9Dans ces lieux rassembleurs d’objets de toutes sortes, nous découvrons une poésie instantanée qui met ses racines dans le lieu d’un espace physique et d’un espace affectif, extérieur et intérieur qui se côtoient, s’entremêlent et s’enrichissent inlassablement pour créer un incroyable tissage.

10Ce sont des racines vivantes qui enrobent tous ces objets apparemment inutiles. Alors ça ne sert à rien ? Mais Freud eut cette révélation : les rêves ne servent à rien et pourtant ils sont indispensables.
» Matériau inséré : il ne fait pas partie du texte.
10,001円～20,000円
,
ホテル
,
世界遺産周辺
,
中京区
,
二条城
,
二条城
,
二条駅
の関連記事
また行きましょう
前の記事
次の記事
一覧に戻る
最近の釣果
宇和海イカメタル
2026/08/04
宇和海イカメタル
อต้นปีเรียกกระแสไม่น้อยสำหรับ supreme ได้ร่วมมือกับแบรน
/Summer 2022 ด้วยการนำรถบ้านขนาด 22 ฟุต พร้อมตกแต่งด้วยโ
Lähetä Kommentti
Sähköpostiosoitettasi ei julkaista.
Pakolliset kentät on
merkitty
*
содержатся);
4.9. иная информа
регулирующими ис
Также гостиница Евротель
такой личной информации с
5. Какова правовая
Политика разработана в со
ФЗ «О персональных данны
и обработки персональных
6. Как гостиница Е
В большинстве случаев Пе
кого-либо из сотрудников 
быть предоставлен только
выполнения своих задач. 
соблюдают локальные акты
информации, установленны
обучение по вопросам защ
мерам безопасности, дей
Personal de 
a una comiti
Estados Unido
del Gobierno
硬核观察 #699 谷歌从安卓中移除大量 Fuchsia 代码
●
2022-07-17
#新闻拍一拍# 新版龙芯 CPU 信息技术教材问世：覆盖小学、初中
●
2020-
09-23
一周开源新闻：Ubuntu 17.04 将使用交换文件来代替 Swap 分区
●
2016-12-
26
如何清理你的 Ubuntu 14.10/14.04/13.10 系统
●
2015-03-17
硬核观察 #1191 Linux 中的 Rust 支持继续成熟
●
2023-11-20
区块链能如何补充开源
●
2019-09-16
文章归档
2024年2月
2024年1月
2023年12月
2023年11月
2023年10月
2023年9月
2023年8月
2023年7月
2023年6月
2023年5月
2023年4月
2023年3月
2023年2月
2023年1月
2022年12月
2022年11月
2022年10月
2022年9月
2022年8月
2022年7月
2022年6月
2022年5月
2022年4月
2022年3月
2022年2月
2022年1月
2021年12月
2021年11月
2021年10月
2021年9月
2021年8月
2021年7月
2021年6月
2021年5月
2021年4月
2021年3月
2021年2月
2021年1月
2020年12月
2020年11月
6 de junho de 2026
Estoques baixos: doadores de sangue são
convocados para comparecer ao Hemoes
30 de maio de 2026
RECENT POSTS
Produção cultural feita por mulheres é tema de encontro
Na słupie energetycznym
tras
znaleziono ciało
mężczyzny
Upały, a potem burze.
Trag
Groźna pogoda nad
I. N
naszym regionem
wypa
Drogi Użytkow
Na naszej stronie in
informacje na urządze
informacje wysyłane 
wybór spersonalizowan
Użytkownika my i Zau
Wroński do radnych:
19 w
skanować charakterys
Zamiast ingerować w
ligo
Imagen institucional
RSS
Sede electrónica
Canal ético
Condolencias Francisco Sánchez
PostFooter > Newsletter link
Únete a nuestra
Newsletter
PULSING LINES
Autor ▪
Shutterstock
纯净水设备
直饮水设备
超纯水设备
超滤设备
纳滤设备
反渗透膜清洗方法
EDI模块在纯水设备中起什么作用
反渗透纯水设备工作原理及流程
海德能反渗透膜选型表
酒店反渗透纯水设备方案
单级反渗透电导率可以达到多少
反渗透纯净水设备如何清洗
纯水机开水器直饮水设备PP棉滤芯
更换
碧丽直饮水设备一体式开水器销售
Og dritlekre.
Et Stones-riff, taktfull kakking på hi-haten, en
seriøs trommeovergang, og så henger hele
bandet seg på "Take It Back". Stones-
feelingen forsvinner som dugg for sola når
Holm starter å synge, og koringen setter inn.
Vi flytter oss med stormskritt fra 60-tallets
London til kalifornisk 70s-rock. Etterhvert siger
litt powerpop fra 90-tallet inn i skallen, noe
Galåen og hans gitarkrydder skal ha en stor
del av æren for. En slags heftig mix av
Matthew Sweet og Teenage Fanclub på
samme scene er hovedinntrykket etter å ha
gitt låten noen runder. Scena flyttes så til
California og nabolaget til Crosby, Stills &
Comme ces rites qui se manifestent dans des rituels indispensables depuis que l’homme les a créés face à la vie interrogative sur la naissance et la mort.

11Apparemment, ça ne sert à rien, et pourtant c’est indispensable pour régler notre itinéraire de vie. Rites, règles et rythmes dans un espace-temps : ensemble d’indispensables éléments pour créer des relations d’amour ou d’amitié. Cette triade de « r » – rites, règles et rythmes – symbolise nos indispensables balises pour la vie en création continuelle et durable. Ils sont les repères permanents, des scintillements, des veilleuses d’une vie réelle, des marqueurs spatio-temporels. Que nous révèle un objet, déposé là sans savoir pourquoi ? Voilà qu’il nous indique des lieux et des temps en poésie.

12Comment un objet est-il arrivé jusqu’à son appropriation par celui, celle qui l’a pris dans ses mains, dans un passage d’un toucher très sensuel jusqu’à sa résidence dans ce « bordélique territoire » ? Voilà qu’en le regardant de temps en temps, il dévoile un visage insoupçonnable, chargé d’une singulière histoire de toutes les relations avec celui, celle, ceux, qui l’ont approché. Ils l’ont pris dans leurs mains, ils lui ont sans doute parlé, en partenaire d’une vie partagée.

13L’approche objective de ces objets nous apprend beaucoup sur la vie réelle accompagnée d’imaginaires dont ils sont l’une des sources. Mais voilà que le regard subjectif fait qu’ils nous déroutent aujourd’hui, puisqu’on les a mis dans un lieu très privé, voire retiré, comme une « casse d’objets », très souvent impartageable. Et pourtant… quelles richesses sont rassemblées là par leur vie passée et qui, si nous les avons gardées et non jetées, restent dans la vitalité d’une quotidienne résurrection d’instants difficiles ou ineffables !

14[…] N’est pas bordélique qui veut. C’est tout un art, celui de laisser exister les choses qui nous entourent pour donner à la vie un peu plus de vie […]. Celui que j’appellerai le « désordonneur » parce que son désordre est tout compte fait très généreux, sait que les « choses » dont il s’entoure, dans un bric à brac plein de vitalité, ont une vie au-delà de la sienne mais grâce à lui […] [2].

15L’auteure, Hélène Jousse, rejoint Marcel Mauss, le fondateur de l’ethnologie dans sa théorie du don. Le « désordonneur » devient « donneur » de signes, d’images à des « regards receveurs » qui eux-mêmes lui renvoient toute l’imagination, tous les rêves qu’ils construisent grâce à lui.

16Ce sont vraiment des « bordéliques » qui nous donnent le plaisir des yeux qui va tout droit au partage du cœur. Et cela ne sert pas à rien mais à tout.

Notes

  • [1]
    Propos à l’occasion d’une exposition Bordéliques (photos des « bordels domestiques ») réalisée par Izabeau Jousse et Emmanuelle Caron, dans la galerie Montesquieu, du 13 septembre au 13 octobre 2012, à Nantes.